Flansburgh sees parallels between music file sharing today and the Dial-a-Song service. “I always try to encourage songwriters and bands, ’Don’t worry about people hearing your songs.’ The chances of somebody stealing your song versus the chances of somebody enjoying your band are so skewed towards the latter,” he said.
The band also exploited the video medium in the early days of MTV during what Flansburgh sees as the TV channel’s more “pretentious” phase. “For us, our big break was through the side door. … We knew how to make really cheap videos that looked as interesting as really expensive videos — in some cases a lot more interesting,” he said. “One thing I do remember at the time is that MTV, in its own subtle way, was actually a little bit pretentious itself. It wanted to play stuff that included a stylish edge to it. They had every opportunity to champion New Kids on the Block and every other kind of nightmarish, purely commercial stuff. They really avoided that.”
In 1998, after at least 10 years of what Flansburgh described as a “write-record-tour” cycle, he and Linnell decided to explore different outlets for their creative energy. The band began writing musical scores for TV shows and movies, as well as some advertisements.

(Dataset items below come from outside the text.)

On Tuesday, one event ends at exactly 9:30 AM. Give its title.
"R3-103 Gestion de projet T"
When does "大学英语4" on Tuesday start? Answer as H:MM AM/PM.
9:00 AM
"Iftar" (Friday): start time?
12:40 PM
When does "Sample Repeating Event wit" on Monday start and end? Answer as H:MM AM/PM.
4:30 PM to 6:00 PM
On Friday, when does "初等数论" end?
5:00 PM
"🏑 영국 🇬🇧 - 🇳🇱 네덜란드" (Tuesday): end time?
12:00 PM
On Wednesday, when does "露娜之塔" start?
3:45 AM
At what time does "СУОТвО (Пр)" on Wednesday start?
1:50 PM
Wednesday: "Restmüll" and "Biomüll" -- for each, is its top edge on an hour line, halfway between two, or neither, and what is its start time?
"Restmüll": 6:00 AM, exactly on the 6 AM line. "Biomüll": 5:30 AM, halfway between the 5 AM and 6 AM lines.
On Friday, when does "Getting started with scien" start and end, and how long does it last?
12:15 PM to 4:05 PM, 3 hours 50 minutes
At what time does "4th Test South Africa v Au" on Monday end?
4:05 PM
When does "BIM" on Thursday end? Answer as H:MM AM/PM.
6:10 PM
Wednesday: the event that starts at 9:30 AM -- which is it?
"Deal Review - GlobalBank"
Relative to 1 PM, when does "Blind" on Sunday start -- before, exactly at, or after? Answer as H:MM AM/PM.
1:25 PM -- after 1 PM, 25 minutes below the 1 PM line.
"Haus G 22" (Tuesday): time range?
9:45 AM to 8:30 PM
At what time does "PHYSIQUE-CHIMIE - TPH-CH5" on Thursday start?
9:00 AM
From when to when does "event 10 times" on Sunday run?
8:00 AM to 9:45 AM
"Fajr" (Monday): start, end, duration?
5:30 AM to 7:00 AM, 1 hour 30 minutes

Perhaps their best-known TV work has been for the show “Malcolm in the Middle,” for which Flansburgh and Linnell wrote the theme song, “Boss of Me,” as well as the score for each episode of the show’s first two seasons. “For a long time we were very nervous about working with the outside world. I think we finally realized that there is a world of creative people that are, by and large, fun to work with. A lot of the stuff that’s on TV or in movies is really interesting and a different kind of challenge,” he said.
The band also landed a job writing music for “The Daily Show with Jon Stewart” after it burnished its news broadcast music writing skills on “Nightline.” The producers of “The Daily Show,” Flansburgh said, “wanted to work with people who could really do that kind of bombastic music.”
This week, the band will make appearances at a number of bookstores to promote their third children’s album, “Here Come The ABCs.” The album has an accompanying DVD, which amounts to a number of short music videos about various letters in the alphabet. “The world of rock video got kind of bloated. We haven’t been able to be involved in visual stuff and we want to be. We have a natural affinity to that kind of creative work,” he said.
The short videos include a variety of images, including dancing pandas in a field and two puppets voiced by Linnell and Flansburgh who serve as the narrators for most of the videos. “It’s nice that the kids’ stuff is successful enough that we get to work on this fancier level. It’s so trippy,” Flansburgh said.
Yet TMBG have not given up on their more adult — though still very far from the mainstream — rock roots. They recently embarked on a three-month club tour this past summer and fall, and the show here on Saturday will be the band’s normal rock extravaganza, according to Flansburgh. “The thing we’re doing at Swarthmore is our full live, arena rock, ear drum-crushingly loud rock show. There will be swearing. There will be jumping up and down,” he said.
For a band that has built its reputation on exploring seemingly random obscurities, both lyrically and musically, this perhaps describes the basic essence of TMBG: all they want to do is rock. “We will probably be more happy to rock than ever before,” he said.